WHAT THE EXERCISE ASKS: Once the line containing "pip install nessus-file-reader" is found in the records below, return it and each following line exactly, up to and including the line containing "PyPI - Downloads", and nothing else.

DATA FOR THE TASK:

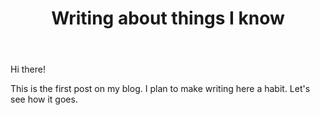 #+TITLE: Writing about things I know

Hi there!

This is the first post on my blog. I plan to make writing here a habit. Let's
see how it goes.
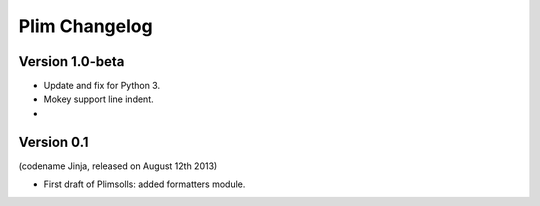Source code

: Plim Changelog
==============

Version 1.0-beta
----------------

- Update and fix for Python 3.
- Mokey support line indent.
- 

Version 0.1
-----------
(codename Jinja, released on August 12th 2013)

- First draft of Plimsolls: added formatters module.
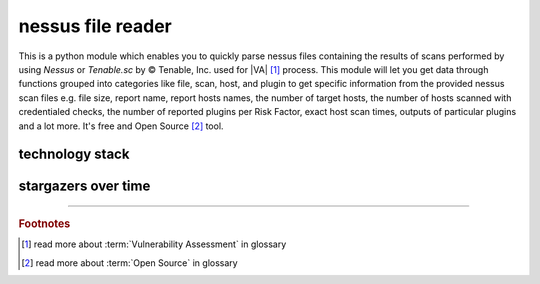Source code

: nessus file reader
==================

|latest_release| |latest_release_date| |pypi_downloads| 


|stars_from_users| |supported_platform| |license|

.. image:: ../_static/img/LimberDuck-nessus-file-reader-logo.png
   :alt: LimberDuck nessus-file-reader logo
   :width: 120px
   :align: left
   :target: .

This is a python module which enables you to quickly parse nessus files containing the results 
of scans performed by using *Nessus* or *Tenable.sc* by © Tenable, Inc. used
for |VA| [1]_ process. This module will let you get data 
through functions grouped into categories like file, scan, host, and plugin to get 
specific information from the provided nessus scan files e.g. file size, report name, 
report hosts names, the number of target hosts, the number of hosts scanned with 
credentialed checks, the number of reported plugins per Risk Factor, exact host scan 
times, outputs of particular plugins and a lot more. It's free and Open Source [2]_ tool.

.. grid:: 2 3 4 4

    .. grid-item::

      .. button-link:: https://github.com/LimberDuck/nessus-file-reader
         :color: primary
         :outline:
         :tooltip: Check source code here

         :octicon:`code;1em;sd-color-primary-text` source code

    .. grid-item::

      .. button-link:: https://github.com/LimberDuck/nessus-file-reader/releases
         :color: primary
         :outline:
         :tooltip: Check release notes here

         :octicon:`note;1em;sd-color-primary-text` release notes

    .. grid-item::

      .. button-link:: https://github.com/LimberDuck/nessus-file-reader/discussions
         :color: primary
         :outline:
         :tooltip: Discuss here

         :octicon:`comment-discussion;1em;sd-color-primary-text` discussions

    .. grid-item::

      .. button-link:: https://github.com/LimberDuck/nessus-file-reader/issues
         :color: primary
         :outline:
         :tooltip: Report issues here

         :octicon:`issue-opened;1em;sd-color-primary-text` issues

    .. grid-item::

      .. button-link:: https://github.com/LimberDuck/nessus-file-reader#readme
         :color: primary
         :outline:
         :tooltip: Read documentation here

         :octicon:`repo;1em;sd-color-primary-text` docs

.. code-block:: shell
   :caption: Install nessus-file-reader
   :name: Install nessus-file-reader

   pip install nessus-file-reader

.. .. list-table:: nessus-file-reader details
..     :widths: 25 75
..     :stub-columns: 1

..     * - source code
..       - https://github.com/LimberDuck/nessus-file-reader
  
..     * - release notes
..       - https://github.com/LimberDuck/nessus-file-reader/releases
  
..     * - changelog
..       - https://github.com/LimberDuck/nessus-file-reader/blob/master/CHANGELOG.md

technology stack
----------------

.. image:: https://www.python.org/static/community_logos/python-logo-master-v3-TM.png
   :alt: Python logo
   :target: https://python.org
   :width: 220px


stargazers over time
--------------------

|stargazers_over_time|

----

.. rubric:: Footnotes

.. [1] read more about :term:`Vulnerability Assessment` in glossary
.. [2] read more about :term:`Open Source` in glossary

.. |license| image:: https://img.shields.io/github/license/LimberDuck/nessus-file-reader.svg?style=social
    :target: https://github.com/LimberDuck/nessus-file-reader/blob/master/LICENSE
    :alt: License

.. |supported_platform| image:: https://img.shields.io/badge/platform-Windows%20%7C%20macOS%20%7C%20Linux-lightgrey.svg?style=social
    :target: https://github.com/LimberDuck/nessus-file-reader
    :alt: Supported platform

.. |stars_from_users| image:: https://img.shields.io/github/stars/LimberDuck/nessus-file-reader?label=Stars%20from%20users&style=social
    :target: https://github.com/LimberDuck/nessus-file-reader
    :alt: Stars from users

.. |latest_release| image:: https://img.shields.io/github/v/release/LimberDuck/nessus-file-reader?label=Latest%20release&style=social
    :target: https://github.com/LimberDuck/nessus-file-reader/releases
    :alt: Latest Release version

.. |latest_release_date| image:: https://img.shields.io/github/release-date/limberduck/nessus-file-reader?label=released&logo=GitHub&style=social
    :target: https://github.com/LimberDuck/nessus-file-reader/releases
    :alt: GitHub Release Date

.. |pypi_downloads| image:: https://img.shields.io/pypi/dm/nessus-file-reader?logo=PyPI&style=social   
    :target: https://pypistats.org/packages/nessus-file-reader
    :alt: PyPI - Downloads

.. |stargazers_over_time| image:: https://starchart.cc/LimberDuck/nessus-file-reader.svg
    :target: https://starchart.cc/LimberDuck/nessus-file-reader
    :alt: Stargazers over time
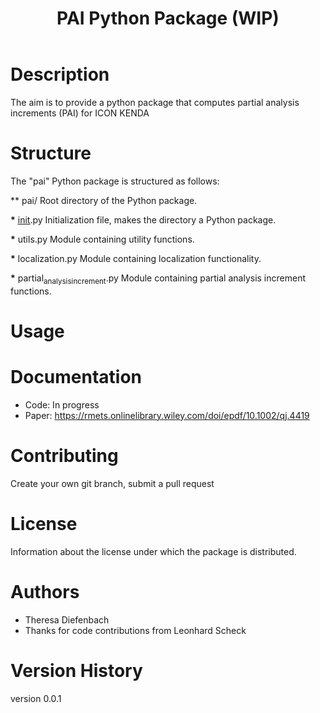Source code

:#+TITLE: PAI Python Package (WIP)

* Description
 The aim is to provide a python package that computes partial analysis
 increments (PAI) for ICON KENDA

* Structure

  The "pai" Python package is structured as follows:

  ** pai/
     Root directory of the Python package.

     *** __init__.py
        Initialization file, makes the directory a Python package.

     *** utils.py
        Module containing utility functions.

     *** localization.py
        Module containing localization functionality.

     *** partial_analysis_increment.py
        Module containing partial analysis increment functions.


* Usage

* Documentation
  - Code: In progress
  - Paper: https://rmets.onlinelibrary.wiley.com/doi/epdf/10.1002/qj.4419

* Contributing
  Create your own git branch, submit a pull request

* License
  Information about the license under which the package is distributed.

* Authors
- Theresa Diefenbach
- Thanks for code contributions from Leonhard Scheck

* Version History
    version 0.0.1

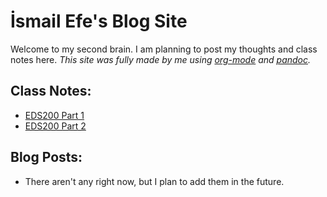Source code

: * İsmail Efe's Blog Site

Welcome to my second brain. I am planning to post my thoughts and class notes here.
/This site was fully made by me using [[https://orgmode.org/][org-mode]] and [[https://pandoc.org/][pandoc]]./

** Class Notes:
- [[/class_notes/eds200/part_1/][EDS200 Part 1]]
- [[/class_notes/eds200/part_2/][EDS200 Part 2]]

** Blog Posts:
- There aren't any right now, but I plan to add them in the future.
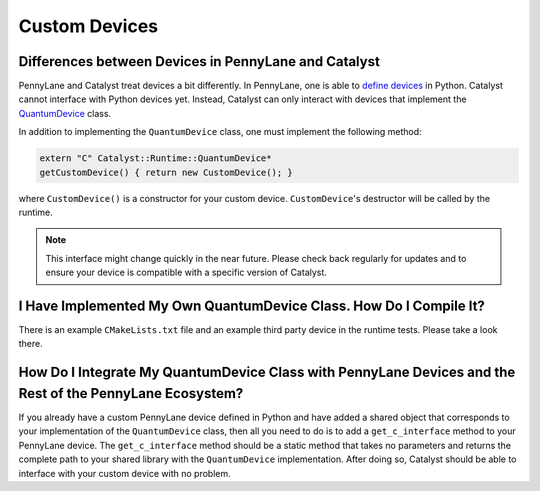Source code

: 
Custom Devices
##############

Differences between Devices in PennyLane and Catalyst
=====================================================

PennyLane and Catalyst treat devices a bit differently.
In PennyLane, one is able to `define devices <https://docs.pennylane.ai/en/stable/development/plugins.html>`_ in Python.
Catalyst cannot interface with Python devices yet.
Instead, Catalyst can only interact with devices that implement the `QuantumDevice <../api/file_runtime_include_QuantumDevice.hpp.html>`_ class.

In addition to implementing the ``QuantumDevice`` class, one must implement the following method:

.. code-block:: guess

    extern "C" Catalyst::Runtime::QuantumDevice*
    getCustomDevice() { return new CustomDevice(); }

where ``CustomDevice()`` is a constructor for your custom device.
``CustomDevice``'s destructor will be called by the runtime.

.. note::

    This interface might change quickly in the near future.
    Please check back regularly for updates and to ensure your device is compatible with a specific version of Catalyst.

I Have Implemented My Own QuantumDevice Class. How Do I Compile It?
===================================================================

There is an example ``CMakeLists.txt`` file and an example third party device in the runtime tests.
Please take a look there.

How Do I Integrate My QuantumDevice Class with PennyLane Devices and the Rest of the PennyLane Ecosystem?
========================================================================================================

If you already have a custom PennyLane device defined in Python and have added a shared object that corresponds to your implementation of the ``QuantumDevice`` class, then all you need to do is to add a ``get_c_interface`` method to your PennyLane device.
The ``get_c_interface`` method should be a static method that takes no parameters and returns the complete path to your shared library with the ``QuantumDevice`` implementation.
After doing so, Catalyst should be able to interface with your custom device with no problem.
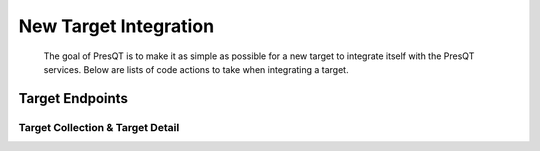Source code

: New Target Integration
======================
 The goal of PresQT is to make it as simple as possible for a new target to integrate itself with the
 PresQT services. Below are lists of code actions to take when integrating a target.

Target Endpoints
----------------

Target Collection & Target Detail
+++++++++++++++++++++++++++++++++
--
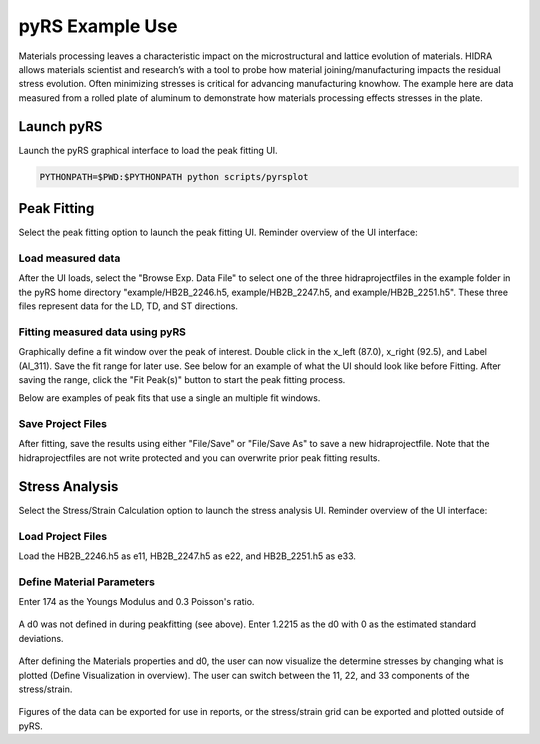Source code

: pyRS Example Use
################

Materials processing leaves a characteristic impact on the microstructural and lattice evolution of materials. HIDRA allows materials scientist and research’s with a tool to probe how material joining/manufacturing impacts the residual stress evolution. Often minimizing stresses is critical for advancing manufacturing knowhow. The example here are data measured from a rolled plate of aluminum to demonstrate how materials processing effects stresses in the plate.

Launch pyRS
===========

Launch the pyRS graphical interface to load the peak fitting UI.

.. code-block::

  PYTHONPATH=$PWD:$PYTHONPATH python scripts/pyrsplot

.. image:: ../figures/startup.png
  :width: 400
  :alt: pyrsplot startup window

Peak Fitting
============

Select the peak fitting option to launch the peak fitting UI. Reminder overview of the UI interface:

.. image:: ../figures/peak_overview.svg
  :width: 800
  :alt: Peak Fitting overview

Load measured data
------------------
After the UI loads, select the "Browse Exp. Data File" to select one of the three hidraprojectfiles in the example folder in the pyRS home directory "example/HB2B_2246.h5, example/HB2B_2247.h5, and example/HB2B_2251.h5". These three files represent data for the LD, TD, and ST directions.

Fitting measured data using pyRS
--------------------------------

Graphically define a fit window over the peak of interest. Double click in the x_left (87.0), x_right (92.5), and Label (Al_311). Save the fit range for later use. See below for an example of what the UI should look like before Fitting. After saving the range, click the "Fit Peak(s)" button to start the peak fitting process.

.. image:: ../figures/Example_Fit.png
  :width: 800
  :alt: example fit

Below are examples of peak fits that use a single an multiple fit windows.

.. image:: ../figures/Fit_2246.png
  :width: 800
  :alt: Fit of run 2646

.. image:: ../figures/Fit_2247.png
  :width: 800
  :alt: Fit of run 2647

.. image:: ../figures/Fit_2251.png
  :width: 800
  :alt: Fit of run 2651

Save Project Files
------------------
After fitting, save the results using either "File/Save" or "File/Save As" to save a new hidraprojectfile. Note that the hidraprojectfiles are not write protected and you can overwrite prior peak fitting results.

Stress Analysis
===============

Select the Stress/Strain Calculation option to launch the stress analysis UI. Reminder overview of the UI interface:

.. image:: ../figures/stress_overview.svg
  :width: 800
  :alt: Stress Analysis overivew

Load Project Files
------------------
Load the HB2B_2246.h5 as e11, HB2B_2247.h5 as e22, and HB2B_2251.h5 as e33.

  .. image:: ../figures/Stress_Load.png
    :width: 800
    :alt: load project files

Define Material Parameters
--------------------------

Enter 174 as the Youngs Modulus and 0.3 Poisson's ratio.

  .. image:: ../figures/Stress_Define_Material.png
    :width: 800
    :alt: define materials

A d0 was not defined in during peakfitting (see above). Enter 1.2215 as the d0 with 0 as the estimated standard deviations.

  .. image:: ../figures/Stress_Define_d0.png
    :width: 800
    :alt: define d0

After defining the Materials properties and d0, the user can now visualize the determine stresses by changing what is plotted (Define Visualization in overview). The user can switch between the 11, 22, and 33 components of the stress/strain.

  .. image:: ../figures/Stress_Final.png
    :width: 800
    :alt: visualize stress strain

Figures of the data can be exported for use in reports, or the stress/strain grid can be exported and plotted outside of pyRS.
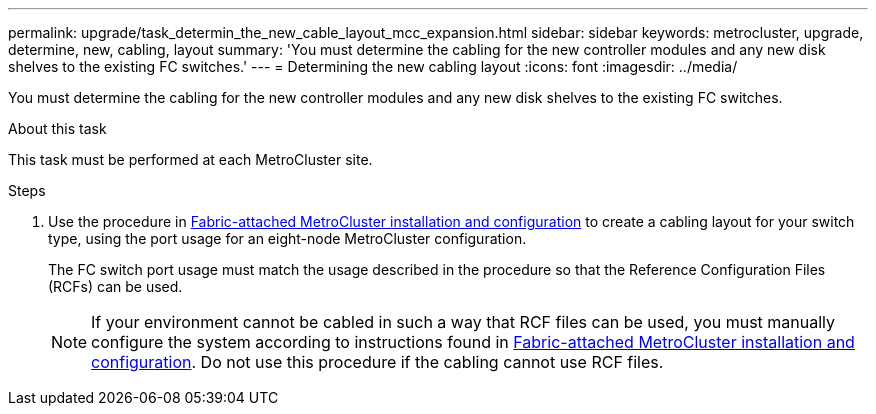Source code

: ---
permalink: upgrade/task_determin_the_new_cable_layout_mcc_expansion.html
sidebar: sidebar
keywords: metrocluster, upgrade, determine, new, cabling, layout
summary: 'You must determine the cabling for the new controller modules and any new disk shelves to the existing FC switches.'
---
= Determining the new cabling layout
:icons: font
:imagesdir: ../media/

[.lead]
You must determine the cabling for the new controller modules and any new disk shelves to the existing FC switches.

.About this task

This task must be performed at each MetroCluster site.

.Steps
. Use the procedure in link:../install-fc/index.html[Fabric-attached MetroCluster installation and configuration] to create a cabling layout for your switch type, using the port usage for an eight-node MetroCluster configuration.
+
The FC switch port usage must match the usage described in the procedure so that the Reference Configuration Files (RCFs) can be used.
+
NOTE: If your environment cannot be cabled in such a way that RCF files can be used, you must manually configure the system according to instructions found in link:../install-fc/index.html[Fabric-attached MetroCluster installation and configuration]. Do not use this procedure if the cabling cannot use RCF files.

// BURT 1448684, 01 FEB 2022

WRITTEN RESPONSE:
   pip install nessus-file-reader

.. .. list-table:: nessus-file-reader details
..     :widths: 25 75
..     :stub-columns: 1

..     * - source code
..       - https://github.com/LimberDuck/nessus-file-reader
  
..     * - release notes
..       - https://github.com/LimberDuck/nessus-file-reader/releases
  
..     * - changelog
..       - https://github.com/LimberDuck/nessus-file-reader/blob/master/CHANGELOG.md

technology stack
----------------

.. image:: https://www.python.org/static/community_logos/python-logo-master-v3-TM.png
   :alt: Python logo
   :target: https://python.org
   :width: 220px


stargazers over time
--------------------

|stargazers_over_time|

----

.. rubric:: Footnotes

.. [1] read more about :term:`Vulnerability Assessment` in glossary
.. [2] read more about :term:`Open Source` in glossary

.. |license| image:: https://img.shields.io/github/license/LimberDuck/nessus-file-reader.svg?style=social
    :target: https://github.com/LimberDuck/nessus-file-reader/blob/master/LICENSE
    :alt: License

.. |supported_platform| image:: https://img.shields.io/badge/platform-Windows%20%7C%20macOS%20%7C%20Linux-lightgrey.svg?style=social
    :target: https://github.com/LimberDuck/nessus-file-reader
    :alt: Supported platform

.. |stars_from_users| image:: https://img.shields.io/github/stars/LimberDuck/nessus-file-reader?label=Stars%20from%20users&style=social
    :target: https://github.com/LimberDuck/nessus-file-reader
    :alt: Stars from users

.. |latest_release| image:: https://img.shields.io/github/v/release/LimberDuck/nessus-file-reader?label=Latest%20release&style=social
    :target: https://github.com/LimberDuck/nessus-file-reader/releases
    :alt: Latest Release version

.. |latest_release_date| image:: https://img.shields.io/github/release-date/limberduck/nessus-file-reader?label=released&logo=GitHub&style=social
    :target: https://github.com/LimberDuck/nessus-file-reader/releases
    :alt: GitHub Release Date

.. |pypi_downloads| image:: https://img.shields.io/pypi/dm/nessus-file-reader?logo=PyPI&style=social   
    :target: https://pypistats.org/packages/nessus-file-reader
    :alt: PyPI - Downloads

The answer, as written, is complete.